**What you need to do:**
- 1) Answer the following from the passage on information-theory measures:
(a) Which years does it identify as drought years?
(b) Which measure does it describe as the amount of redundant information within the features?
(c) According to the hypothesis, what might a trend in the individual measures suggest?
- 2) From the passage on information-theory measures, write out verbatim the part that begins with the words "Recall that we" and ends with "each variable independenly.".
- 3) Carry the passage on information-theory measures forward from its final sentence.

**Source extract:**
· · · ·

Recall that we are looking at different IT measures and how they compare when we look at drought years (2012, 2014, 2015) and non-drought years (2010, 2011, 2013). We vary the amount of temporal features that we are adding; i.e. we increase the number of previous time steps available for our samples. We can divide the IT measures we use into two groups:

  • Individual Measures - where we measure each variable independenly.
    • Entropy - expected (average) amount of uncertainty
    • Total Correlation - amount of redundant information within the features
  • Comparative Measures - where we compare multiple variables to one another
    • Mutual Information - amount of shared information between two multivariate datasets.
    • Pearsons Correlation Coefficient - the amount of correlation that can be found between two datasets.

The hypothesis would be:

  1. Individual Measures - we see some trend that perhaps gives us intuition that there could be a 'sweet' spot for the amount of temporal dimensions to use.

· · · ·

**Data:**

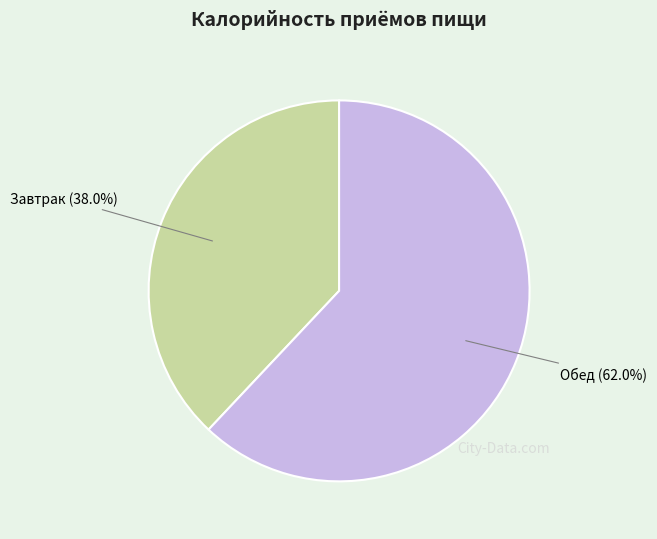

Count the number of slices in the pie.

2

· · · ·

**Answers by item number:**
- 1)
(a) 2012, 2014, and 2015.
(b) Total Correlation.
(c) That there could be a "sweet" spot for the amount of temporal dimensions to use.

- 2)
Recall that we are looking at different IT measures and how they compare when we look at drought years (2012, 2014, 2015) and non-drought years (2010, 2011, 2013). We vary the amount of temporal features that we are adding; i.e. we increase the number of previous time steps available for our samples. We can divide the IT measures we use into two groups:

  • Individual Measures - where we measure each variable independenly.

- 3)
  2. Comparative Measures - the IT measures would exhibit a similar trend we saw for the individual measures but there should depend on the two variables we are comparing. For example the MI between SM and VOD should be higher than between SM and VOD.
  3. Comparative Measures - the pearson correlation measures won't be so helpful in this case because it is a linear method that shouldn't do a good job at capturing the nonlinear variability/interactions that we expect.

Concerns

  1. Calculating the Pearson coefficient

The pearson coeff isn't a multivariate measure (I don't think). So to do it for multi-dimensional data, I simply 'unraveled' the array such that I compared sample-to-sample and feature-to-feature. But I'm not sure if this is correct.

  1. Climatology

I removed the climatology but I would like to see what happens when I don't remove the climatology. I don't think the results are much different between the non-drought and drought years. So I'm wondering if this has more of an affect.

  1. Hypothesis

Should there be a difference between the drought and non-drought years? And have we sufficiently captured these differences with just 3 years each? (drought and non-drought)?

Code

import sys
sys.path.insert(0, '/home/emmanuel/projects/2019_rbig_ad/src')
sys.path.append('/home/emmanuel/code/py_esdc')
sys.path.append('/home/emmanuel/code/rbig')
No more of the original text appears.